1.De inhoud van de tenlastelegging

Aan verdachte is ten laste gelegd dat:
Parketnummer 05/840611-15
1.
hij op of omstreeks 09 juni 2015, te Terborg, in de gemeente Oude IJsselstreek, zijn moeder, althans een persoon, genaamd [slachtoffer] , heeft mishandeld, door die [slachtoffer] met kracht op/tegen haar lichaam te duwen en/of met kracht aan haar hand en/of arm, althans aan haar lichaam, te rukken en/of te trekken; (pkn. 05.840611.15)
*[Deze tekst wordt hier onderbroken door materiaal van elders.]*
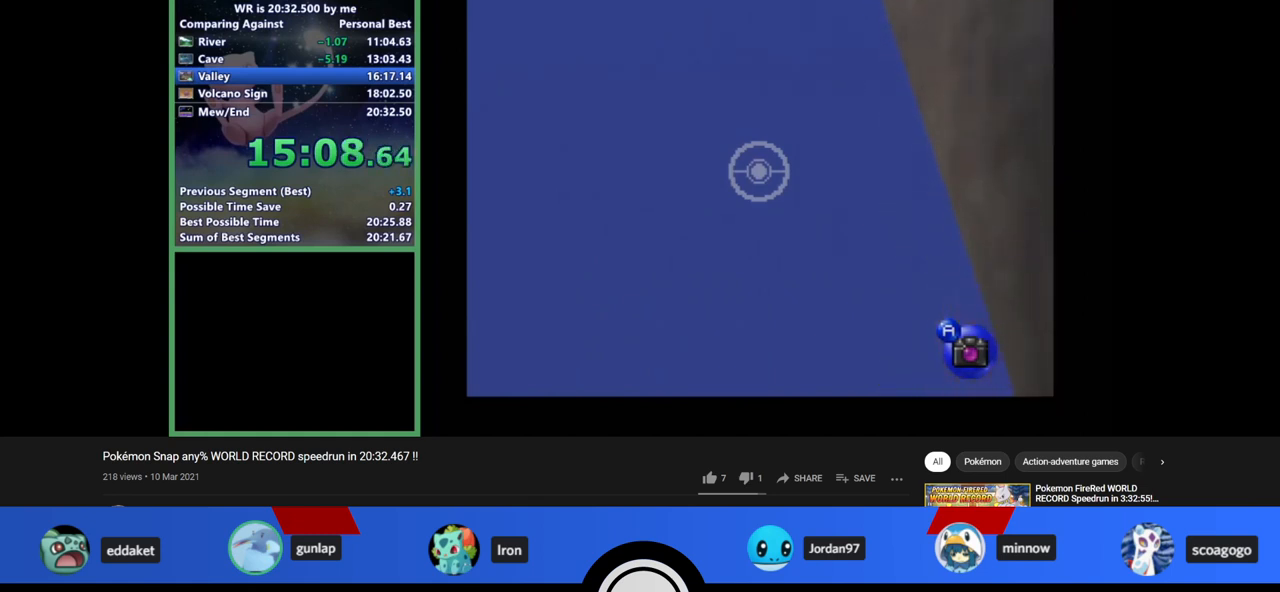
{"buttons": ["Z"], "left_stick": "center", "events": []}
art 304 ahf/sub 1 Wetboek van Strafrecht
art 300 lid 1 Wetboek van Strafrecht
2.
hij op of omstreeks 09 juni 2015, te Terborg, in de gemeente Oude IJsselstreek, opzettelijk en wederrechtelijk een lamp en/of een fotolijst en/of een vaas en/of en bloempot en/of een of meer (andere) goederen, geheel of ten dele toebehorende aan [slachtoffer] , in elk geval aan een ander of anderen dan aan verdachte, heeft vernield en/of beschadigd en/of onbruikbaar gemaakt; (pkn. 05.840611.15)
art 350 lid 1 Wetboek van Strafrecht
3.
hij op of omstreeks 09 juni 2015, in de gemeente Oude IJsselstreek, in een woning, gelegen aan de [adres 1] te Terborg en in gebruik bij [slachtoffer] , althans bij een ander of anderen dan bij verdachte, wederrechtelijk aldaar vertoevende zich niet op de vordering van of vanwege de rechthebbende aanstonds heeft verwijderd; (pkn. 05.840611.15)
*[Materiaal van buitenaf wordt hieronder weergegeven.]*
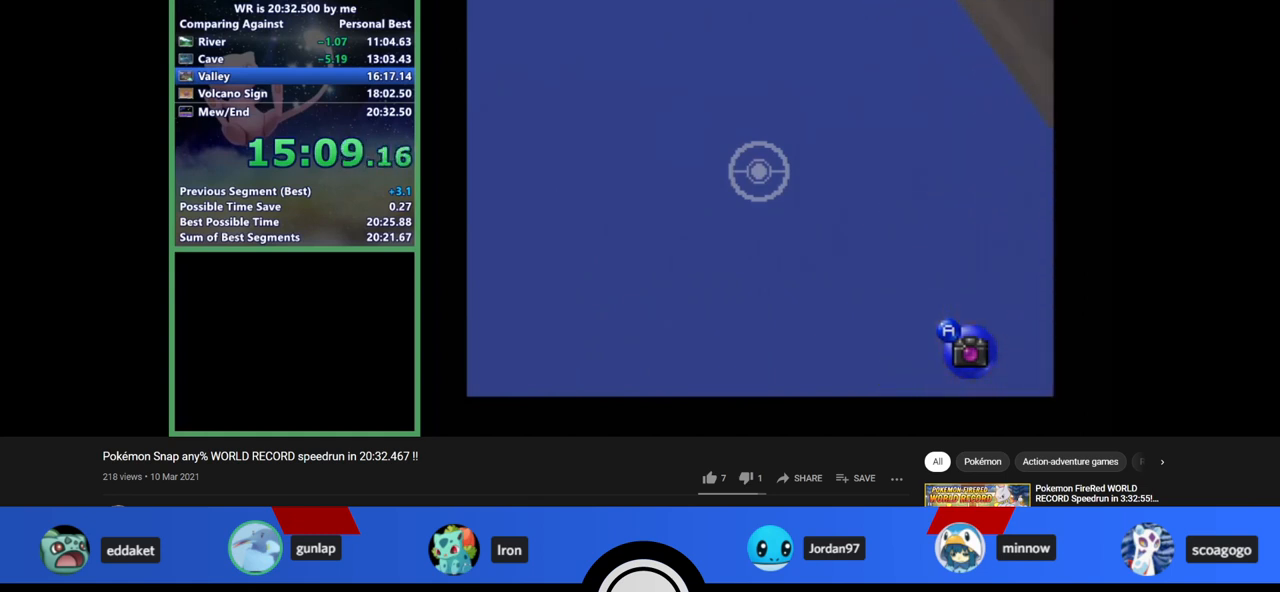
{"buttons": ["Z"], "left_stick": "center", "events": []}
art 138 lid 1 Wetboek van Strafrecht
Parketnummer 05/840639-15
hij op of omstreeks 08 juni 2015 te Terborg, gemeente Oude IJsselstreek, met het oogmerk van wederrechtelijke toe-eigening heeft weggenomen een hoeveelheid wasmiddel en/of (alcoholhoudende) drank), in elk geval enig goed, geheel of ten dele toebehorende aan het winkelbedrijf [benadeelde] (filiaal gelegen het [adres 2] ), in elk geval aan een ander of anderen dan aan verdachte;
art 310 Wetboek van Strafrecht
althans, indien het vorenstaande onder 1 niet tot een veroordeling leidt:
hij op of omstreeks 08 juni 2015 te Terborg, gemeente Oude IJsselstreek, opzettelijk een hoeveelheid wasmiddel en/of (alcoholhoudende) drank), in elk geval enig goed, geheel of ten dele toebehorende aan het winkelbedrijf [benadeelde] (filiaal gelegen het [adres 2] ), in elk geval aan een ander of anderen dan aan verdachte en welk goed verdachte uit de winkelvoorraad van voornoemde rechthebbende had genomen onder gehoudenheid om, alvorens die winkel te verlaten voornoemd goed te betalen, in elk geval ter betaling aan te bieden, en aldus dat goed anders dan door misdrijf onder zich had, wederrechtelijk zich heeft toegeëigend;
art 321 Wetboek van Strafrecht

2.Overwegingen ten aanzien van het bewijs

Aanleiding onderzoek
Op 9 juni 2015 heeft [slachtoffer] aangifte tegen verdachte gedaan van mishandeling, vernieling en huisvredebreuk.
Op 11 juni 2015 heeft [benadeelde] aangifte gedaan van winkeldiefstal, gepleegd op 8 juni 2015 bij supermarkt [benadeelde] in Terborg.
Het standpunt van de officier van justitie
De officier van justitie heeft aangevoerd dat wettig en overtuigend bewezen kan worden geacht dat verdachte zich schuldig heeft gemaakt aan het onder parketnummer 05/840611-15 onder 1, 2 en 3 en het onder parketnummer 05/840639-15 primair tenlastegelegde.
Het standpunt van de verdediging
De raadsvrouw heeft geen bewijsverweren gevoerd.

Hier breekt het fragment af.